Baron Mordo has some knowledge of a karate-like martial art form, and has an extensive knowledge of magical lore.

==In other media==
===Television===
- Baron Mordo appears in Spider-Man: The Animated Series, voiced by Tony Jay.
- Baron Mordo appears in The Super Hero Squad Show, voiced by Dave Boat. This version was imprisoned in a magic soda can sometime prior to the series.
- Baron Mordo appears in Ultimate Spider-Man, voiced by Danny Jacobs.
- Baron Mordo appears in the Avengers Assemble episode "The Eye of Agamotto", voiced by Phil LaMarr. This version works as a magical advisor to Hydra and resembles his MCU counterpart.
- Baron Mordo appears in the Spider-Man (2017) episode "Amazing Friends", voiced by Leonard Roberts. This version has been recruited by Advanced Idea Mechanics to merge sorcery with technology.

===Film===

Chiwetel Ejiofor as Karl Mordo in Doctor Strange (2016)

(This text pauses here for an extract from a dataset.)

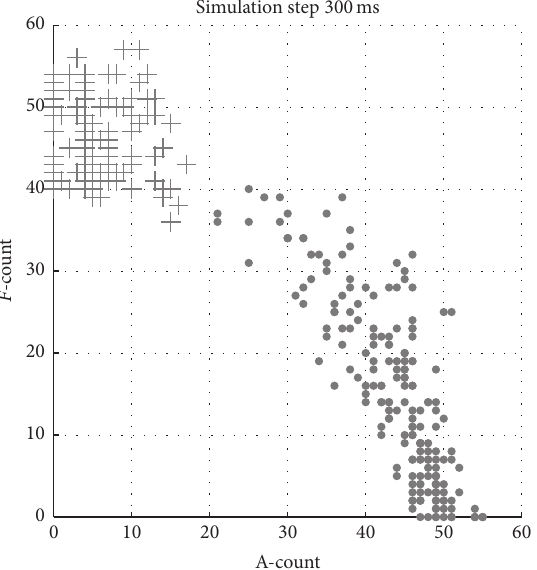
Figure 4: Simulation clusters for the new set of experiments.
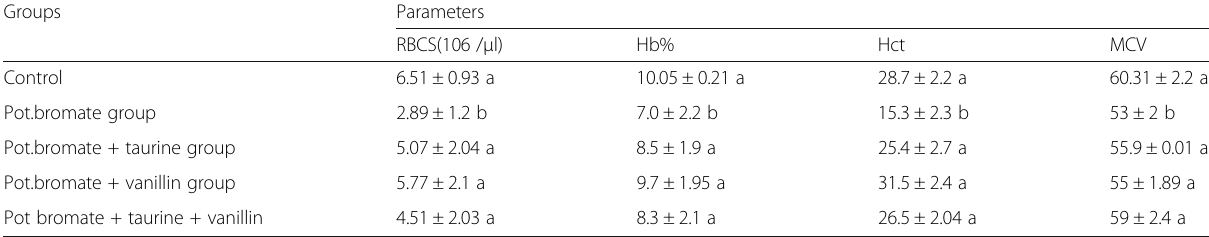
Table 5 Effect of taurine and/or vanillin on RBCS count, Hb%, Hct, MCV, and MCH values in the potassium bromate-treated rat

- Mordo appears in Doctor Strange: The Sorcerer Supreme, voiced by Kevin Michael Richardson. This version is depicted as more warrior-like than his traditional incarnation. His lust for battle and disregard for the lives of others disgusts the Ancient One, who rejects him as a candidate for becoming the Sorcerer Supreme. Mordo then pledges his service to Dormammu and kills the Ancient One, but is later defeated by Doctor Strange and eaten by Dormammu for his failure.
- Karl Mordo appears in films set in the Marvel Cinematic Universe (MCU), portrayed by Chiwetel Ejiofor.
  - Introduced in Doctor Strange (2016), this version is a zealous member of the Masters of the Mystic Arts who trains Stephen Strange, wields the Staff of the Living Tribunal, and is noted by the Ancient One as being unable to recognize the need for moral flexibility and compromise. A disillusioned Mordo eventually deserts Strange and begins targeting sorcerers for "abusing" their power.
  - An alternate universe variant of Mordo from Earth-838 appears in Doctor Strange in the Multiverse of Madness. This version is a member of the Illuminati who replaced Strange as the Sorcerer Supreme after he was executed for using the Darkhold.

===Video games===
- Baron Mordo appears in Marvel: Ultimate Alliance, voiced by Philip Proctor. This version is a member of Doctor Doom's Masters of Evil and serves as one of his lieutenants.
- Baron Mordo appears as a boss and unlockable character in Marvel: Avengers Alliance.
- Baron Mordo appears in Lego Marvel's Avengers via the "All-New All-Different Doctor Strange" DLC pack.
- Baron Mordo appears in Marvel: Future Fight.
- Baron Mordo appears as a playable character in Marvel: Contest of Champions.
- Baron Mordo appears as a playable character in Marvel Puzzle Quest.
- Baron Mordo, based on the MCU incarnation, appears as a playable character in Lego Marvel Super Heroes 2.
- Baron Mordo appears in Marvel Future Revolution.